Work request
Type out the data again. Keep every line exactly the same.

___ Data supplied ___

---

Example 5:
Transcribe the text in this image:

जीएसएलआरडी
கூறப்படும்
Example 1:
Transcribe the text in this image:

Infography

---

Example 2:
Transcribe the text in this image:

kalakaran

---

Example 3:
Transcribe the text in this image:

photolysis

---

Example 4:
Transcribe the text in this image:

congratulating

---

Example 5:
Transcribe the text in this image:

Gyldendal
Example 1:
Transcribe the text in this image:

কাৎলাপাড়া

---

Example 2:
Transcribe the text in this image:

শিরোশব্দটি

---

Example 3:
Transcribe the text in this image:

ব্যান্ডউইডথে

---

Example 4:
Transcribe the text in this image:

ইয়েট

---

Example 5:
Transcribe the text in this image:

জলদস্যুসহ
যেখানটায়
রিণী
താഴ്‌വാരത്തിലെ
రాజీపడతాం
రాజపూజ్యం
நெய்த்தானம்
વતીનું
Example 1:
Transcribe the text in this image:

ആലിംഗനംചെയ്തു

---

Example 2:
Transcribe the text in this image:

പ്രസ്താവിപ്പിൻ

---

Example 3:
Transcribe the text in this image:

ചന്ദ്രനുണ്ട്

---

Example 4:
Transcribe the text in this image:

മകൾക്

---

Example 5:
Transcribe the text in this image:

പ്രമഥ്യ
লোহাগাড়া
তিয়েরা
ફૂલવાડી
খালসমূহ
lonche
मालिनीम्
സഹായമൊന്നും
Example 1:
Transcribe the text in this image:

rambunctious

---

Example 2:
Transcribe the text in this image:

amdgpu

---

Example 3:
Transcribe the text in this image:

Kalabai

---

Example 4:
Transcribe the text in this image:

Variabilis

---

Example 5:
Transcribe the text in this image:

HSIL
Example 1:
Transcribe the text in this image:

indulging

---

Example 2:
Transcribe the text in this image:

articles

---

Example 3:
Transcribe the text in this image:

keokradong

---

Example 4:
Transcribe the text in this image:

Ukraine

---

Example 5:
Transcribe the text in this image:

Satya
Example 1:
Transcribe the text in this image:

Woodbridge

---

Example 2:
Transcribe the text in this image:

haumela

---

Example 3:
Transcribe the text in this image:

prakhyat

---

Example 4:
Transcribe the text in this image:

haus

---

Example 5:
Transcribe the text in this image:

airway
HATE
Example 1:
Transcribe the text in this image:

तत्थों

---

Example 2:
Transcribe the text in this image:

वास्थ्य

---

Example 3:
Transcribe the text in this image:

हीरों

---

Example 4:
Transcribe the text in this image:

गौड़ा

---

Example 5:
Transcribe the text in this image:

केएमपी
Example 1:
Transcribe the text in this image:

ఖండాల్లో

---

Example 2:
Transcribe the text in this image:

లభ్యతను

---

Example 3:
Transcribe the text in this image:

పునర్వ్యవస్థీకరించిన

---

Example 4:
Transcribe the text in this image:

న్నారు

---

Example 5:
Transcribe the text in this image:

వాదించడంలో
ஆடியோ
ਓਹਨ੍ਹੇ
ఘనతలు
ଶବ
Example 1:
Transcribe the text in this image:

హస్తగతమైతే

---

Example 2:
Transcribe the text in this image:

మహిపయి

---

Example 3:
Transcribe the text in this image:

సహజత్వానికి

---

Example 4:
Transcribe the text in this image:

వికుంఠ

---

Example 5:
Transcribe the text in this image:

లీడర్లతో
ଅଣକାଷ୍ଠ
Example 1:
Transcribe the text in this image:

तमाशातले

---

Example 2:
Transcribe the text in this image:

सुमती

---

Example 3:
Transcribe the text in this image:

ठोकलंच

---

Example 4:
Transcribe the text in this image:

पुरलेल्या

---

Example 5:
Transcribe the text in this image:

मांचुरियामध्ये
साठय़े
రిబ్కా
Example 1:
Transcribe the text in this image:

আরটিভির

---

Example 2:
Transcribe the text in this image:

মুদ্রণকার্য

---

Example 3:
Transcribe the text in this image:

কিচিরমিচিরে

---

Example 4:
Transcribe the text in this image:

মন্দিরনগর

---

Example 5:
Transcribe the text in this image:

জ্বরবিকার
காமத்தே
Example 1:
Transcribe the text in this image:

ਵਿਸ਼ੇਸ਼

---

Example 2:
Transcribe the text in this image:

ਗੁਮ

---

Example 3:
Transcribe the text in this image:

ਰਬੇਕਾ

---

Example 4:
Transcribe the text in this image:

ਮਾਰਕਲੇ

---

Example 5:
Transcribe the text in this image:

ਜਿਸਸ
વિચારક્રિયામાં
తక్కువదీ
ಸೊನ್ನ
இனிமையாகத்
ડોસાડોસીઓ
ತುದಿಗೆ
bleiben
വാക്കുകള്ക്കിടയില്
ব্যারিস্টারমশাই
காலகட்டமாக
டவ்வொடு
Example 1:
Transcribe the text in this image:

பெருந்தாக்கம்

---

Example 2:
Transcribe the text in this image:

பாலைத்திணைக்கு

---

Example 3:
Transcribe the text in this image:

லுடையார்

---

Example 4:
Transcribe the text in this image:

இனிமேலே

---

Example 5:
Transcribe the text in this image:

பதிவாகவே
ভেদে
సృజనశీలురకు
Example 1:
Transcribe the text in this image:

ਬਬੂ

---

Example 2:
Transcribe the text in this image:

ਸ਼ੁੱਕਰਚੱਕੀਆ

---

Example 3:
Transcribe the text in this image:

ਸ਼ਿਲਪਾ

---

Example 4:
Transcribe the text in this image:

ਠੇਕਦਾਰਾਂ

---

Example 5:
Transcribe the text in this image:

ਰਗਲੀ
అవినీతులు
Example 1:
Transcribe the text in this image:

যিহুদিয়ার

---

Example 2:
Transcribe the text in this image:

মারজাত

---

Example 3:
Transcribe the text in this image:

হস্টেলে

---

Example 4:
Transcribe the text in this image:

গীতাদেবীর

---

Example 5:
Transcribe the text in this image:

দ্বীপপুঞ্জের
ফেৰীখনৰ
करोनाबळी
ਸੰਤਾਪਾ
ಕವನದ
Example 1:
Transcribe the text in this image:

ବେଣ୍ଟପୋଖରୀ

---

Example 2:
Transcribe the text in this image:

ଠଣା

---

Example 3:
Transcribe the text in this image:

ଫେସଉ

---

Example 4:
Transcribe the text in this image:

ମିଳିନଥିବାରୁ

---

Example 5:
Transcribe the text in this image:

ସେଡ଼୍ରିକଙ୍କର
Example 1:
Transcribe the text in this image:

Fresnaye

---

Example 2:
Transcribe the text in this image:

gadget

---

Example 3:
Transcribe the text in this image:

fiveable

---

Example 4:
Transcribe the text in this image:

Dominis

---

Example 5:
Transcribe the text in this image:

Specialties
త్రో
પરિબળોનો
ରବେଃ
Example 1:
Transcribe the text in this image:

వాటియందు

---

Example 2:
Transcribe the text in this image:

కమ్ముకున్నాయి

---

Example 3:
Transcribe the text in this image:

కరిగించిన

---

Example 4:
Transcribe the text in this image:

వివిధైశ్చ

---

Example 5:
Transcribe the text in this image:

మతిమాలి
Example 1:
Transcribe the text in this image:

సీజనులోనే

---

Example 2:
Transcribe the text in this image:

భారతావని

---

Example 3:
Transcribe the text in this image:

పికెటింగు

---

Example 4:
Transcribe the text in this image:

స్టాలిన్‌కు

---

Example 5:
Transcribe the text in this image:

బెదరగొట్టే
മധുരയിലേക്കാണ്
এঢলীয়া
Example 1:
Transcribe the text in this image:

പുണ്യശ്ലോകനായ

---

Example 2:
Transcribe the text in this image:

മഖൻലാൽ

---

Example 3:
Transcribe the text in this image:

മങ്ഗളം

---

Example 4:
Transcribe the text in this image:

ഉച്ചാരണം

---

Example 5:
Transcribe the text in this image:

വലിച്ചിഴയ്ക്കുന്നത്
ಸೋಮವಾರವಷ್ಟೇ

___

Result of this task
---

Example 5:
Transcribe the text in this image:

जीएसएलआरडी
கூறப்படும்
Example 1:
Transcribe the text in this image:

Infography

---

Example 2:
Transcribe the text in this image:

kalakaran

---

Example 3:
Transcribe the text in this image:

photolysis

---

Example 4:
Transcribe the text in this image:

congratulating

---

Example 5:
Transcribe the text in this image:

Gyldendal
Example 1:
Transcribe the text in this image:

কাৎলাপাড়া

---

Example 2:
Transcribe the text in this image:

শিরোশব্দটি

---

Example 3:
Transcribe the text in this image:

ব্যান্ডউইডথে

---

Example 4:
Transcribe the text in this image:

ইয়েট

---

Example 5:
Transcribe the text in this image:

জলদস্যুসহ
যেখানটায়
রিণী
താഴ്‌വാരത്തിലെ
రాజీపడతాం
రాజపూజ్యం
நெய்த்தானம்
વતીનું
Example 1:
Transcribe the text in this image:

ആലിംഗനംചെയ്തു

---

Example 2:
Transcribe the text in this image:

പ്രസ്താവിപ്പിൻ

---

Example 3:
Transcribe the text in this image:

ചന്ദ്രനുണ്ട്

---

Example 4:
Transcribe the text in this image:

മകൾക്

---

Example 5:
Transcribe the text in this image:

പ്രമഥ്യ
লোহাগাড়া
তিয়েরা
ફૂલવાડી
খালসমূহ
lonche
मालिनीम्
സഹായമൊന്നും
Example 1:
Transcribe the text in this image:

rambunctious

---

Example 2:
Transcribe the text in this image:

amdgpu

---

Example 3:
Transcribe the text in this image:

Kalabai

---

Example 4:
Transcribe the text in this image:

Variabilis

---

Example 5:
Transcribe the text in this image:

HSIL
Example 1:
Transcribe the text in this image:

indulging

---

Example 2:
Transcribe the text in this image:

articles

---

Example 3:
Transcribe the text in this image:

keokradong

---

Example 4:
Transcribe the text in this image:

Ukraine

---

Example 5:
Transcribe the text in this image:

Satya
Example 1:
Transcribe the text in this image:

Woodbridge

---

Example 2:
Transcribe the text in this image:

haumela

---

Example 3:
Transcribe the text in this image:

prakhyat

---

Example 4:
Transcribe the text in this image:

haus

---

Example 5:
Transcribe the text in this image:

airway
HATE
Example 1:
Transcribe the text in this image:

तत्थों

---

Example 2:
Transcribe the text in this image:

वास्थ्य

---

Example 3:
Transcribe the text in this image:

हीरों

---

Example 4:
Transcribe the text in this image:

गौड़ा

---

Example 5:
Transcribe the text in this image:

केएमपी
Example 1:
Transcribe the text in this image:

ఖండాల్లో

---

Example 2:
Transcribe the text in this image:

లభ్యతను

---

Example 3:
Transcribe the text in this image:

పునర్వ్యవస్థీకరించిన

---

Example 4:
Transcribe the text in this image:

న్నారు

---

Example 5:
Transcribe the text in this image:

వాదించడంలో
ஆடியோ
ਓਹਨ੍ਹੇ
ఘనతలు
ଶବ
Example 1:
Transcribe the text in this image:

హస్తగతమైతే

---

Example 2:
Transcribe the text in this image:

మహిపయి

---

Example 3:
Transcribe the text in this image:

సహజత్వానికి

---

Example 4:
Transcribe the text in this image:

వికుంఠ

---

Example 5:
Transcribe the text in this image:

లీడర్లతో
ଅଣକାଷ୍ଠ
Example 1:
Transcribe the text in this image:

तमाशातले

---

Example 2:
Transcribe the text in this image:

सुमती

---

Example 3:
Transcribe the text in this image:

ठोकलंच

---

Example 4:
Transcribe the text in this image:

पुरलेल्या

---

Example 5:
Transcribe the text in this image:

मांचुरियामध्ये
साठय़े
రిబ్కా
Example 1:
Transcribe the text in this image:

আরটিভির

---

Example 2:
Transcribe the text in this image:

মুদ্রণকার্য

---

Example 3:
Transcribe the text in this image:

কিচিরমিচিরে

---

Example 4:
Transcribe the text in this image:

মন্দিরনগর

---

Example 5:
Transcribe the text in this image:

জ্বরবিকার
காமத்தே
Example 1:
Transcribe the text in this image:

ਵਿਸ਼ੇਸ਼

---

Example 2:
Transcribe the text in this image:

ਗੁਮ

---

Example 3:
Transcribe the text in this image:

ਰਬੇਕਾ

---

Example 4:
Transcribe the text in this image:

ਮਾਰਕਲੇ

---

Example 5:
Transcribe the text in this image:

ਜਿਸਸ
વિચારક્રિયામાં
తక్కువదీ
ಸೊನ್ನ
இனிமையாகத்
ડોસાડોસીઓ
ತುದಿಗೆ
bleiben
വാക്കുകള്ക്കിടയില്
ব্যারিস্টারমশাই
காலகட்டமாக
டவ்வொடு
Example 1:
Transcribe the text in this image:

பெருந்தாக்கம்

---

Example 2:
Transcribe the text in this image:

பாலைத்திணைக்கு

---

Example 3:
Transcribe the text in this image:

லுடையார்

---

Example 4:
Transcribe the text in this image:

இனிமேலே

---

Example 5:
Transcribe the text in this image:

பதிவாகவே
ভেদে
సృజనశీలురకు
Example 1:
Transcribe the text in this image:

ਬਬੂ

---

Example 2:
Transcribe the text in this image:

ਸ਼ੁੱਕਰਚੱਕੀਆ

---

Example 3:
Transcribe the text in this image:

ਸ਼ਿਲਪਾ

---

Example 4:
Transcribe the text in this image:

ਠੇਕਦਾਰਾਂ

---

Example 5:
Transcribe the text in this image:

ਰਗਲੀ
అవినీతులు
Example 1:
Transcribe the text in this image:

যিহুদিয়ার

---

Example 2:
Transcribe the text in this image:

মারজাত

---

Example 3:
Transcribe the text in this image:

হস্টেলে

---

Example 4:
Transcribe the text in this image:

গীতাদেবীর

---

Example 5:
Transcribe the text in this image:

দ্বীপপুঞ্জের
ফেৰীখনৰ
करोनाबळी
ਸੰਤਾਪਾ
ಕವನದ
Example 1:
Transcribe the text in this image:

ବେଣ୍ଟପୋଖରୀ

---

Example 2:
Transcribe the text in this image:

ଠଣା

---

Example 3:
Transcribe the text in this image:

ଫେସଉ

---

Example 4:
Transcribe the text in this image:

ମିଳିନଥିବାରୁ

---

Example 5:
Transcribe the text in this image:

ସେଡ଼୍ରିକଙ୍କର
Example 1:
Transcribe the text in this image:

Fresnaye

---

Example 2:
Transcribe the text in this image:

gadget

---

Example 3:
Transcribe the text in this image:

fiveable

---

Example 4:
Transcribe the text in this image:

Dominis

---

Example 5:
Transcribe the text in this image:

Specialties
త్రో
પરિબળોનો
ରବେଃ
Example 1:
Transcribe the text in this image:

వాటియందు

---

Example 2:
Transcribe the text in this image:

కమ్ముకున్నాయి

---

Example 3:
Transcribe the text in this image:

కరిగించిన

---

Example 4:
Transcribe the text in this image:

వివిధైశ్చ

---

Example 5:
Transcribe the text in this image:

మతిమాలి
Example 1:
Transcribe the text in this image:

సీజనులోనే

---

Example 2:
Transcribe the text in this image:

భారతావని

---

Example 3:
Transcribe the text in this image:

పికెటింగు

---

Example 4:
Transcribe the text in this image:

స్టాలిన్‌కు

---

Example 5:
Transcribe the text in this image:

బెదరగొట్టే
മധുരയിലേക്കാണ്
এঢলীয়া
Example 1:
Transcribe the text in this image:

പുണ്യശ്ലോകനായ

---

Example 2:
Transcribe the text in this image:

മഖൻലാൽ

---

Example 3:
Transcribe the text in this image:

മങ്ഗളം

---

Example 4:
Transcribe the text in this image:

ഉച്ചാരണം

---

Example 5:
Transcribe the text in this image:

വലിച്ചിഴയ്ക്കുന്നത്
ಸೋಮವಾರವಷ್ಟೇ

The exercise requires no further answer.